Une chambre: +/- 10 à 15 $ CAN pour deux personnes

Un repas: +/- 2 à 7 $ CAN selon l’endroit

Visa: 65 $ US. Visa de trois mois disponible à l’arrivée du pays sous forme d’étampe.

Budget quotidien: 35 $ CAN par personne

Décompte camping

13 nuits en camping

Nous avons dormi dans le Parc national Ranomafana (2 nuits), au Parc national d’Andringitra (2 nuits) et au magnifique camp Catta tout près (2 nuits). Puis, à Ranohira, nous avons dormi Chez Alice, un très bel endroit donnant une vue sur le parc (2 nuits), et dans le Parc national d’Isalo (1 nuit). À Mangily, nous avons posé notre tente au Relais Mangily, situé au village, sur du sable (2 nuits). Finalement, nous avons campé sur le bord du fleuve Tbsiribine sur le terrain d’une famille et dans un village (2 nuits).

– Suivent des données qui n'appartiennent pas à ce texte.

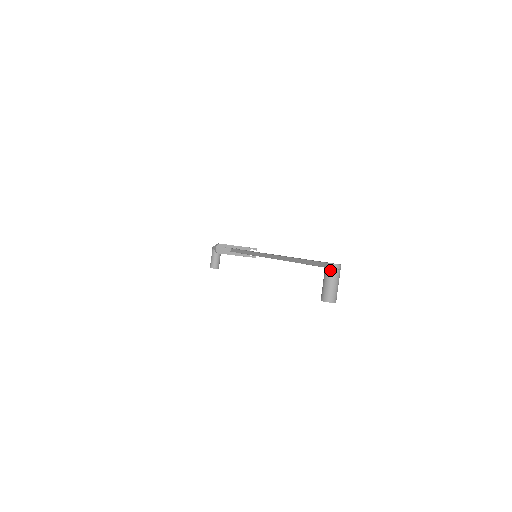
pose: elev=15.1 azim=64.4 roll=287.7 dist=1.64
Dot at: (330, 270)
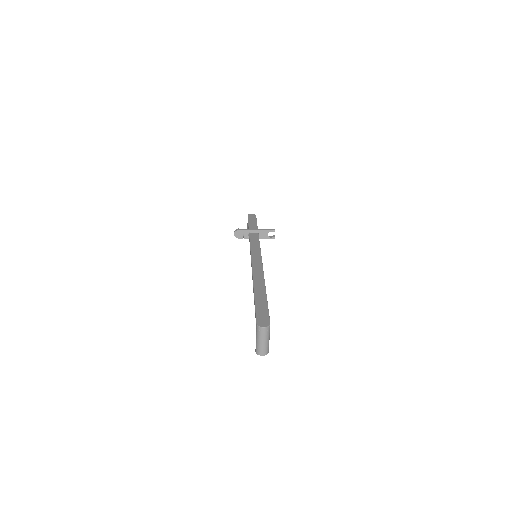
Dot at: (258, 331)
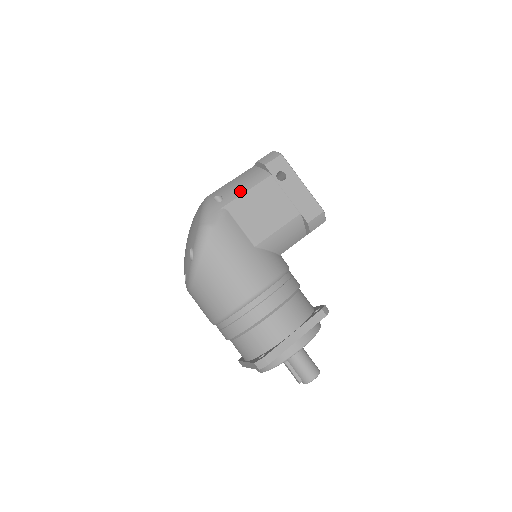
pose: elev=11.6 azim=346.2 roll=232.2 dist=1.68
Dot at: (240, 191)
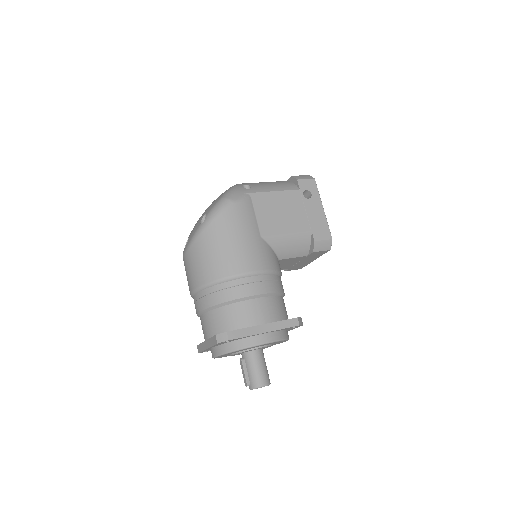
Dot at: (268, 189)
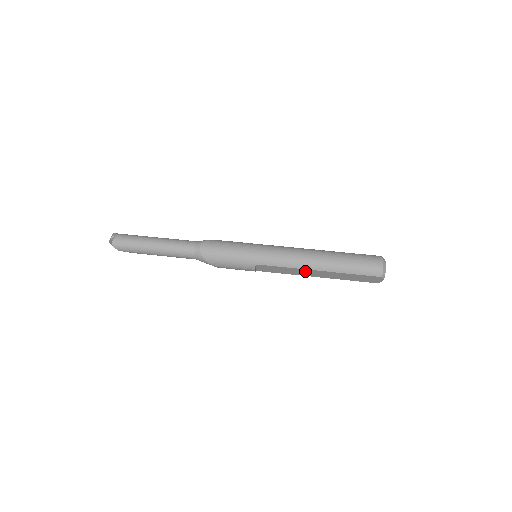
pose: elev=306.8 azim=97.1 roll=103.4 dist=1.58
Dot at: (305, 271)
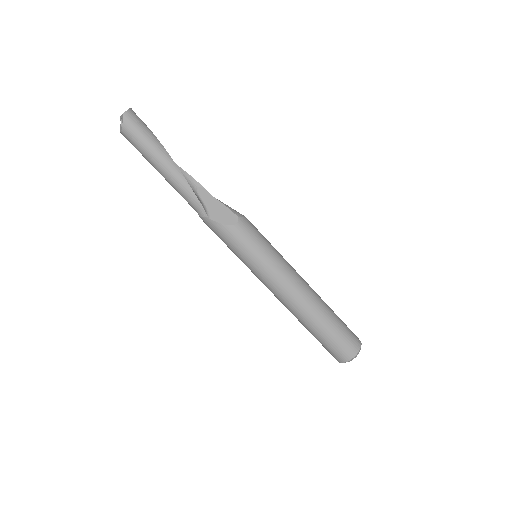
Dot at: occluded
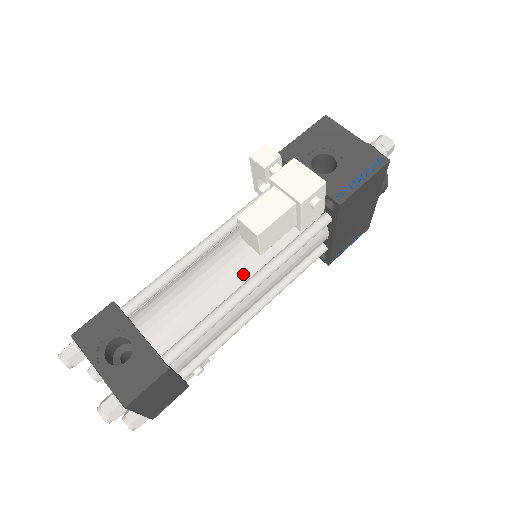
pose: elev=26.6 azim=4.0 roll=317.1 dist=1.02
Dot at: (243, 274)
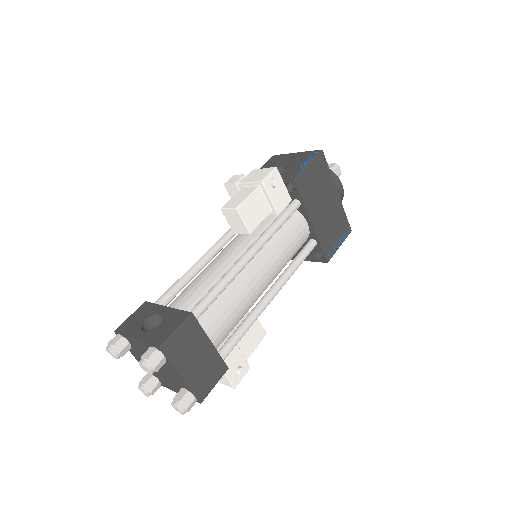
Dot at: (242, 253)
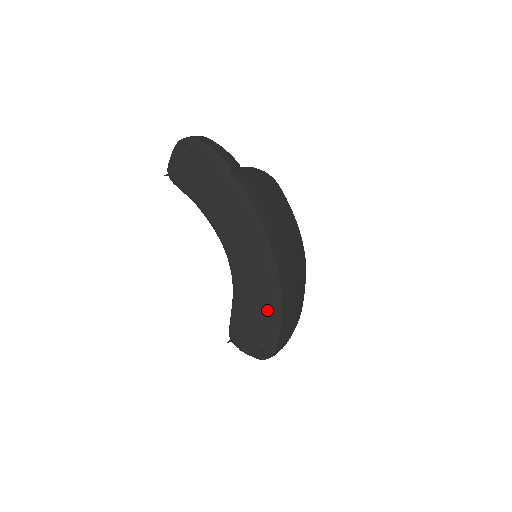
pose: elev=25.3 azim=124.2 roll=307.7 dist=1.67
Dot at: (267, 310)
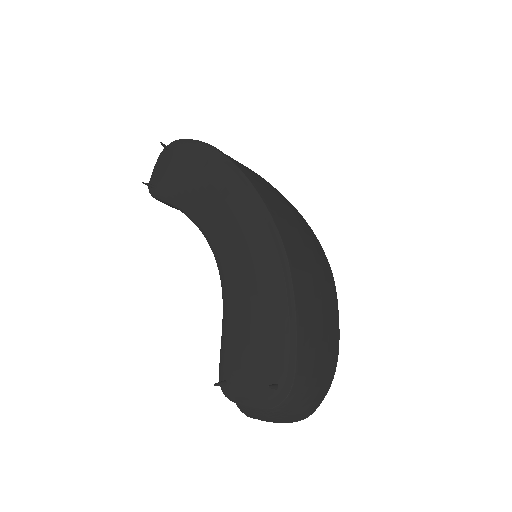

Bilan de notre voyage à Madagascar

Madagascar est une île sanctuaire qui regorge d’espèces endémiques malheureusement en voie de disparition ou désormais disparues. Toutefois, les animaux qui y vivent encore sont complètement fascinants. Nous nous souviendrons toute notre vie des gentils lémuriens, de leurs sauts spéciaux et de leurs cris selon les espèces. Les caméléons nous ont aussi impressionnés et séduits. Malgré la déforestation – 85 % des forêts de l’île ont été coupées -, ce pays est d’une pure beauté. Les villages aux maisonnettes roses du centre du pays et les rizières sont très belles. Les forêts restantes sont sublimes. C’était un plaisir de s’y balader à la recherche d’animaux qui, en passant, ne sont pas dangereux partout sur l’île. Les Malgaches sont très souriants et n’hésitent pas à nous aider si nous en avons de besoin. Or, leur société, souvent désorganisée, nous a passé au tordeur plusieurs fois, car nous avions de la difficulté à comprendre l’incompréhensible. Plusieurs situations et comportements nous paraissaient dénués de logique. La pauvreté criante nous a aussi fait mal au cœur : nous nous sentions impuissants. Tout compte fait, malgré les émotions antagonistes vécues pendant ce séjour hors du commun à Madagascar, ce pays nous a laissé des souvenirs indélébiles et nous conseillons aux aventuriers intrépides de s’y lancer. À cheval entre une culture africaine et asiatique, Madagascar est un monde à part qu’il faut goûter, voir, sentir…pour essayer de comprendre et d’en profiter pleinement.